Like half the group, I was still ready to concede. When bits of the article were read aloud, I’d felt a wave of shame rise up from my knees and go straight to my eyes. I looked around the room and everybody
was
white, including Marlene and Valarie, Gail, Maura, Andrea—all bleached by contagion. And Ana and Lidia and all the other Latinas also became not just white but Anglo. And Maxine became young and Christian, and a blank slate. And all the other little quirks of language, or age, or origin that I had perceived until that moment were erased by the indelible power of that word,
white.

But then Sarah Schulman and Maxine Woolf said it was a ridiculous idea, thinking anybody could plant a flag in that word
Freedom.
Ana with her accent agreed. Marlene Colburn, too, shook her head, adjusted the baseball cap over her own black face, and said sadly, “That’s Barbara.” We kept the name. Our elders had spoken, two Jewish dykes, a Latina, and an African American woman, who were not ashamed to admire MLK, who admired Gandhi. Some were actually acquainted with Smith. But you could see it on some of the faces, especially us younger ones of all colors, that we in fact accepted the charge, the Avengers
was
a white group and by definition racist. We didn’t look at each other the same way after that.
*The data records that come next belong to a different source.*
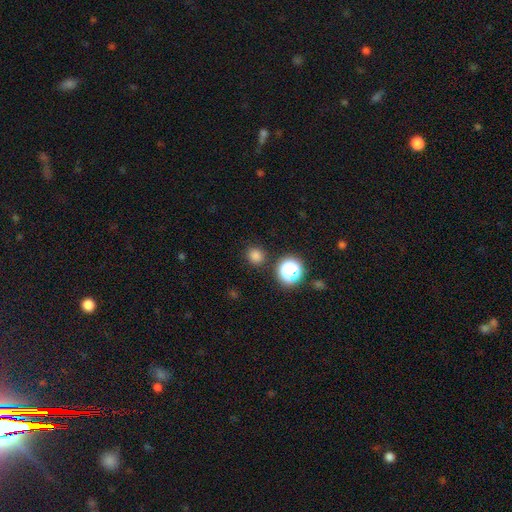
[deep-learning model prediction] Smooth or featured? Predicted: smooth (p=0.77). How rounded? Predicted: round (p=0.88). Merging? Predicted: none (p=0.87).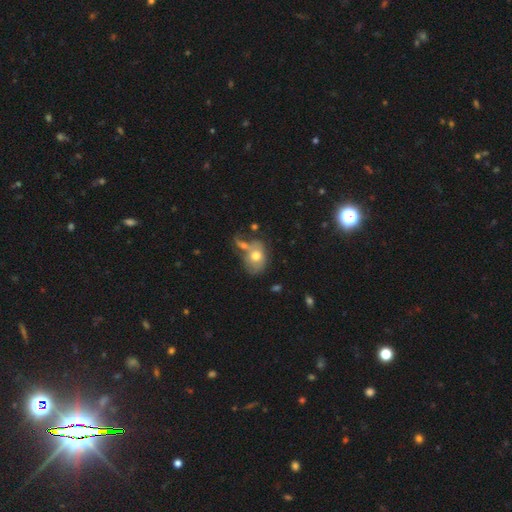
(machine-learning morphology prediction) A smooth galaxy with no disk features (64%) that is in between round and cigar-shaped (67%). Merging: merger (38%).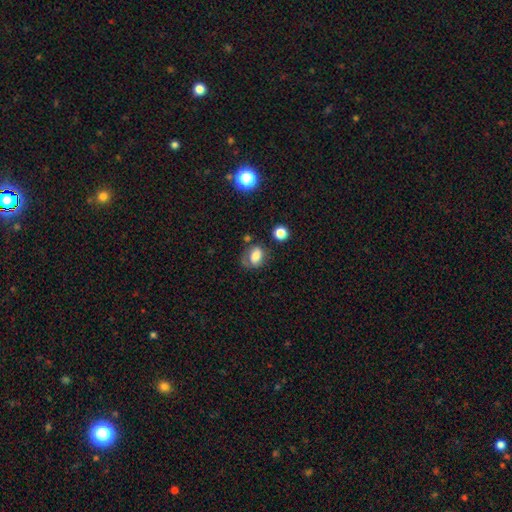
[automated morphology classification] A smooth galaxy with no disk features (70%) that is in between round and cigar-shaped (67%).

Vote fractions:
- Smooth or featured? smooth: 70% / featured or disk: 18% / star or artifact: 11%
- How rounded? in between: 67% / round: 32% / cigar-shaped: 1%
- Merging? none: 53% / minor disturbance: 25% / major disturbance: 15% / merger: 7%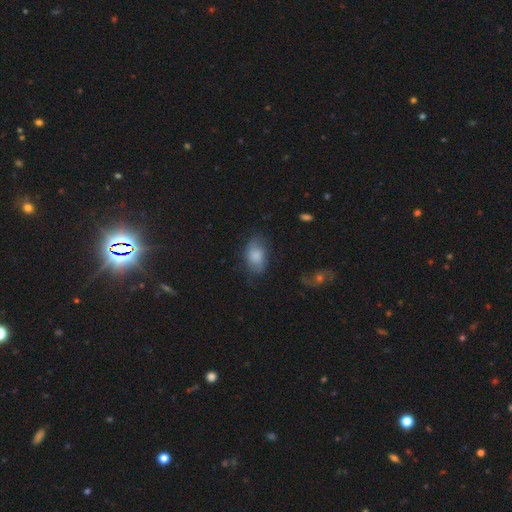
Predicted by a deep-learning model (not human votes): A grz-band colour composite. It shows a smooth galaxy with no disk features (80%) that is in between round and cigar-shaped (87%). Merging: none (66%).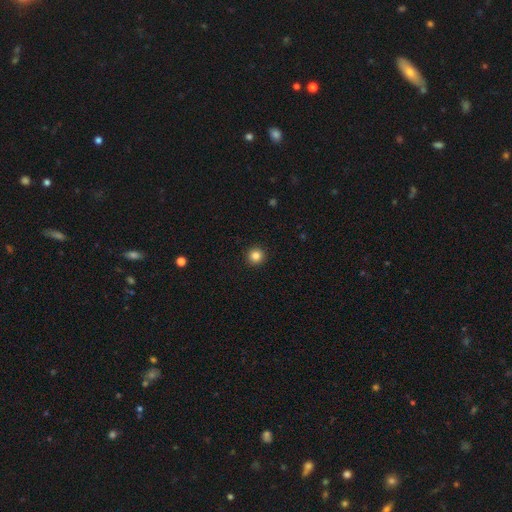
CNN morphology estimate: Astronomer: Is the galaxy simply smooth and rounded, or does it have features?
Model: smooth — 85%.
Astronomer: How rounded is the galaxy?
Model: round — 96%.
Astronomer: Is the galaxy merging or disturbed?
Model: none — 93%.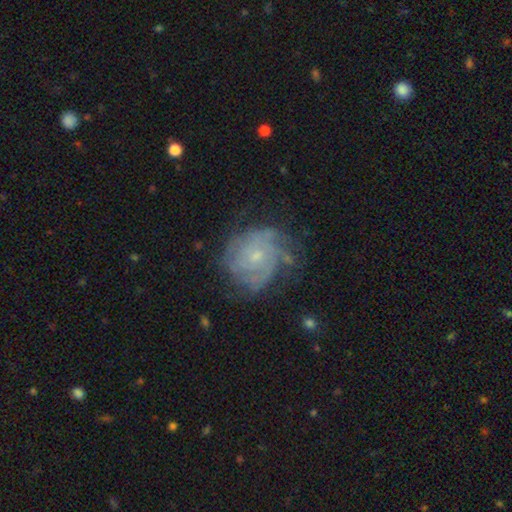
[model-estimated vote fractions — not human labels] Smooth or featured? featured or disk (80%)
Edge-on disk? no (98%)
Bar? no (78%)
Spiral arms? yes (93%)
Spiral winding? tight (67%)
Spiral arm count? can't tell (36%)
Bulge size? small (73%)
Merging? none (68%)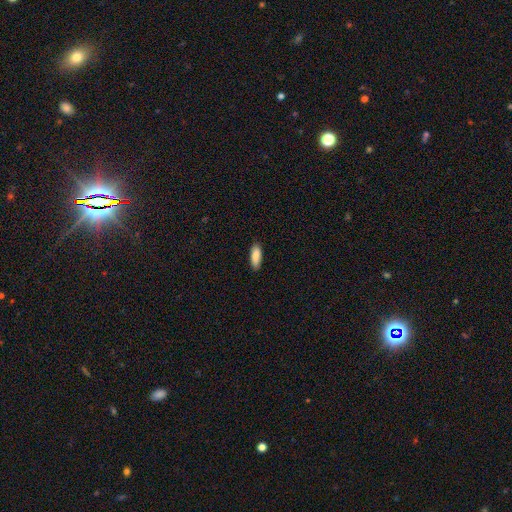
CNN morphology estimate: Smooth or featured?
  - smooth: 88% *
  - featured or disk: 7%
  - star or artifact: 6%
How rounded?
  - in between: 72% *
  - cigar-shaped: 27%
  - round: 2%
Merging?
  - none: 86% *
  - minor disturbance: 11%
  - major disturbance: 2%
  - merger: 1%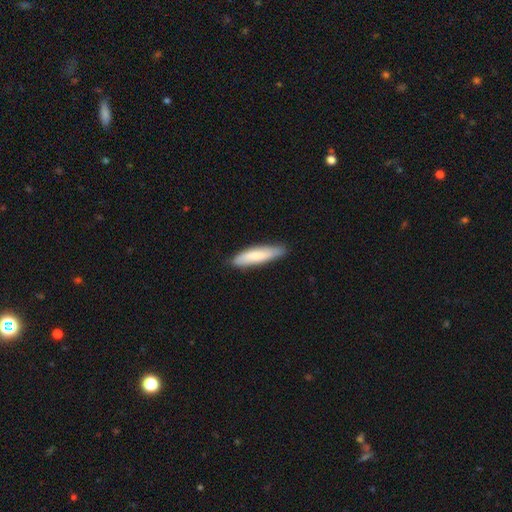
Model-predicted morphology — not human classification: A smooth galaxy with no disk features (78%) that is cigar-shaped (73%).

Vote fractions:
- Smooth or featured? smooth: 78% / featured or disk: 17% / star or artifact: 5%
- How rounded? cigar-shaped: 73% / in between: 26% / round: 1%
- Merging? none: 81% / minor disturbance: 15% / major disturbance: 2% / merger: 1%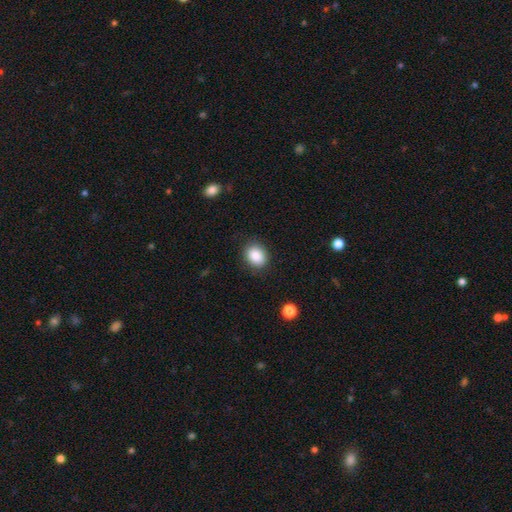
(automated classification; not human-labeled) Smooth or featured? Predicted: smooth (p=0.86). How rounded? Predicted: in between (p=0.59). Merging? Predicted: none (p=0.85).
In October, the Avengers rented a van or two and draped them with banners calling for Lesbian Freedom, and a group set out for Boston. It was okay at first. They got lots of friendly honks on the way up, and a warm welcome before they got down to the serious business of eating fire and pamphleteering outside the public library. But when the Avengers arrived at the Boston OutWrite conference to screen our video,
Lesbian Avengers Eat Fire Too,
we found Barbara Smith had set the place ablaze, distributing her damning article to all the professional queers and arbiters of the LGBT community, who attacked us under her banner, accused us of “appropriating” the name, of getting black dykes in trouble with their communities, as if “white” dykes were responsible for inspiring black homophobia.

When Gail asked, with her dark face betraying her Panamanian–West Indies roots, “What about me? I’m an Avenger. Don’t I count?” The answer was pretty much a resounding, nope. Afterwards, she, who had been so proud to be an Avenger, became horribly anguished at having to defend the “white” group she belonged to.

At the next meeting, Anne d’Adesky, who was herself a French-Haitian-American dyke, tried to give it a good spin: “It’s just as well to air things out, confront the ‘divide-and-conquer’ techniques of the Christian Right.”

Except we didn’t really confront anything: not the real problem of racism in the queer community, not the homophobia in the assumptions dykes would dirty up the name “Freedom Ride,” not the hubris of activists. Or even how denouncing us as “white” actually erased Avengers of color along with the differences between, for instance, a Catholic Irish immigrant, a Jewish New Yorker, and a white Southern Baptist dyke from Kentucky. Instead, we became terrified accountants looking only at skin. How many African Americans are in the room today? How many Asians?